Open primaries are nuts
Every year the subject of open versus closed primary elections comes up, and every year I am bewildered beyond comprehension that there is such mind-numbing ignorance concerning the only — yes, the only — purpose for primary elections. The one and only purpose of a primary is for the members of a political party — a private club — to select the candidates of their party to represent that party in a general election. A primary is not a general election.
For the record, I say right off that how primaries are financed is a valid issue and one that deserves discussion and debate and, likely, alteration. But this issue must not be conflated with the reason that primary elections exist. To conflate these issues is to indulge in illogical forensics. The two issues have absolutely nothing to do with each other, and one cannot sanely be used to affect the other. To do so is to indulge in a false, specious interdependence.

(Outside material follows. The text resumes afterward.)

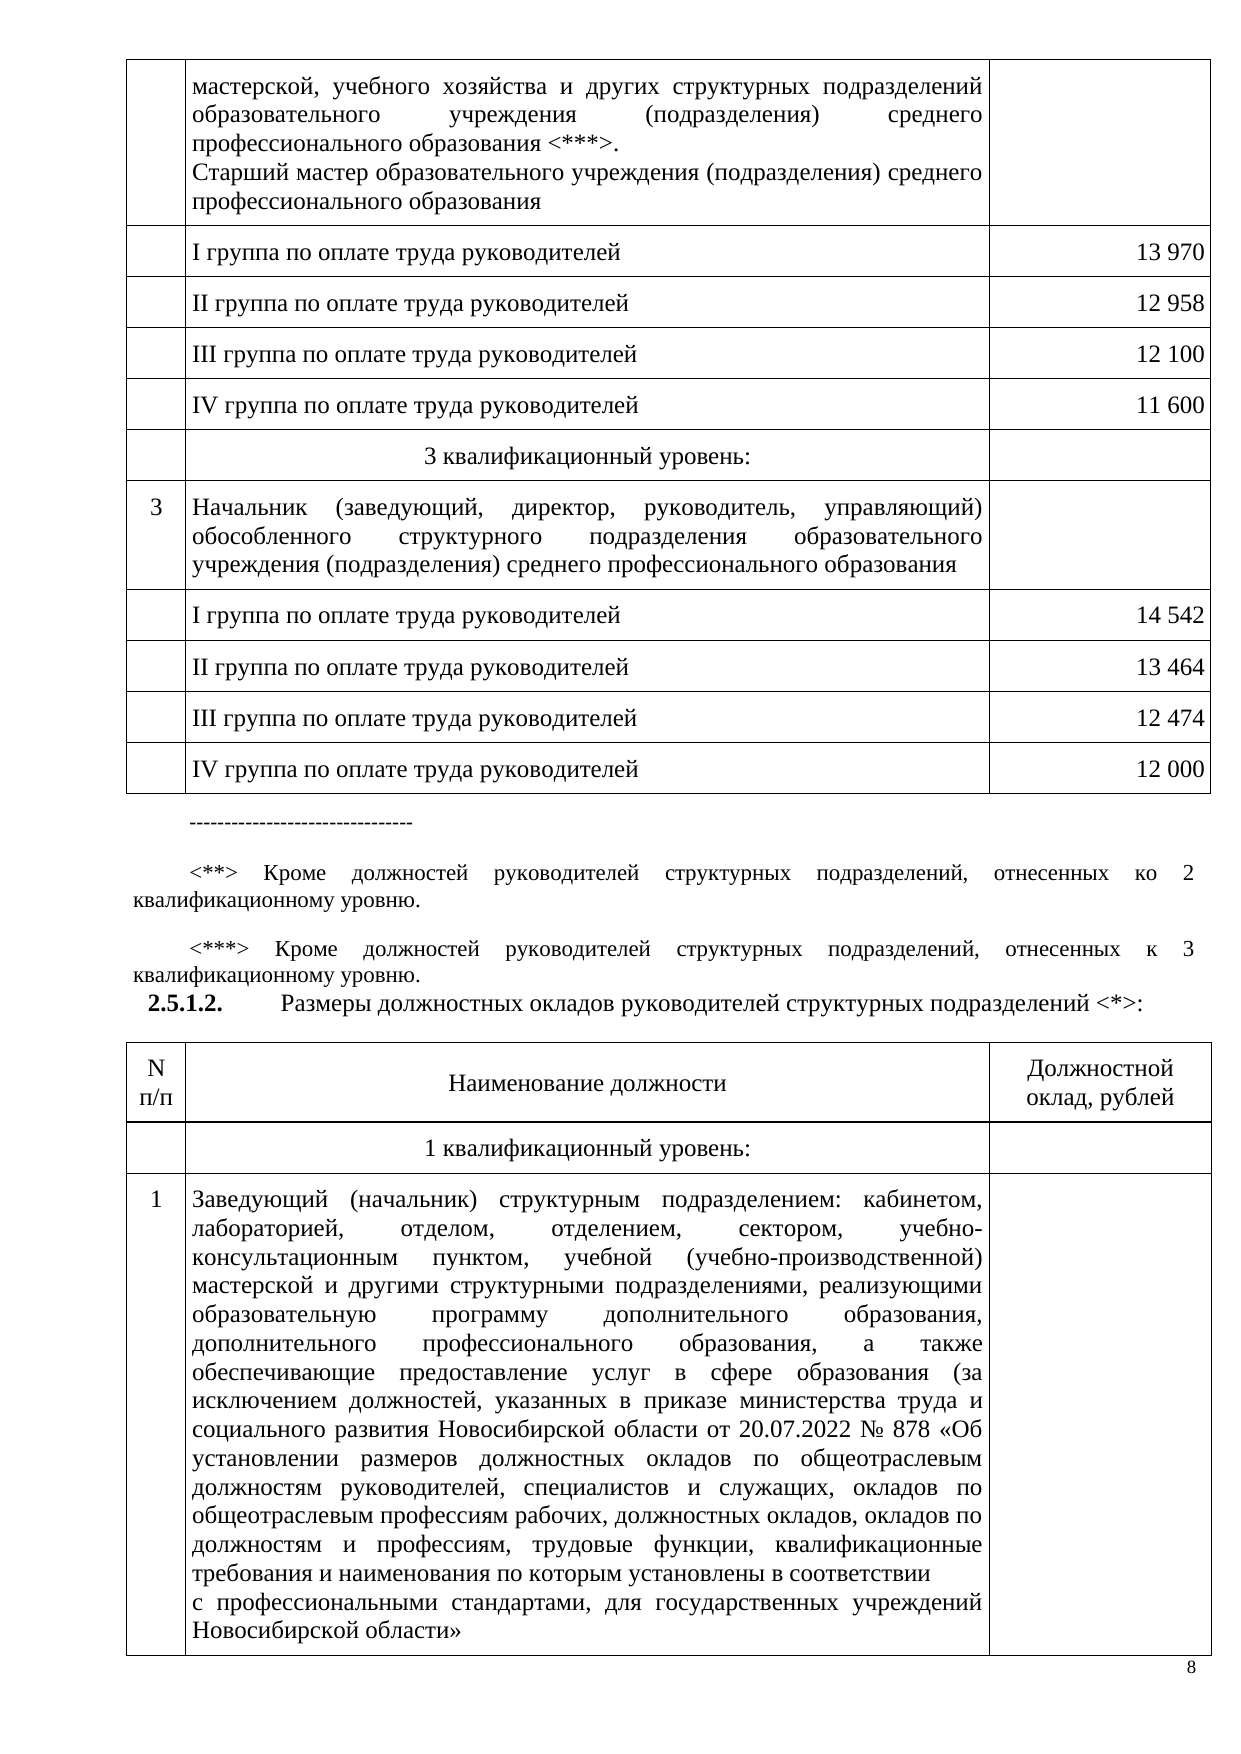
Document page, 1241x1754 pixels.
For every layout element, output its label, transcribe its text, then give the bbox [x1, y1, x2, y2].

It is a national disgrace that civics is not taught in our society and that, therefore, so many people are so ignorant regarding our political processes. I worked for the New York Board of Elections (New York has closed primaries) for 18 years, and I was appalled constantly by how many people told me that they wanted to register as independent because they wanted to be free to vote for whomever they wanted to in the general election. Such ignorance is terrifying. It makes me dizzy. I have to go outside and reassure myself that the sky is not green and the grass is not blue.
I am a registered Democrat. I cannot tolerate someone who is not willing to register as a Democrat telling me who will represent my party in a general election. To allow this would be nonsensical beyond any kind of reasoning. If a friend of mine who is a member of the Elks Club runs for president of that club, I cannot — as a nonmember — simply go and vote for him. If I tried to do this, I would be laughed at and thought to be a candidate for a rubber room. This outrageous absurdity should be obvious and clear to any and every advocate of open primaries.
In 2008, then-Arizona Sen. John McCain became the Republican candidate for president without having won a single Republican primary. He became the candidate because he won so many open primaries. Thus, he actually represented thousands of self-proclaimed independents, not Republicans. This is ridiculous. Why should people who are not willing to register as Republicans (or Democrats) be able to dictate to the Republican (or Democratic) Party who will represent the Republican (or Democratic) Party? To allow this is beyond silly, it is outrageous.
If our state moves to open primaries, I will re-register as an independent so that I can vote in the Republican primary for whom I believe to be the weakest candidate of the Republican Party, the Republican most likely to lose to the Democrat in the general election. And I would ask my Democratic colleagues and friends to do the same.
I know that common sense is not so common but, please, let us not lose every grain of reality and sense. When I moved to New Mexico more than 20 years ago, I was very glad to find that we have closed — i.e., rational — primaries. Please, let us not surrender to unmitigated nonsense and, thereby, totally obliterate the very purpose and function of primary elections.
Richard Block is one of the founders of KSFR — Santa Fe Public Radio — and he is a longtime resident of Santa Fe.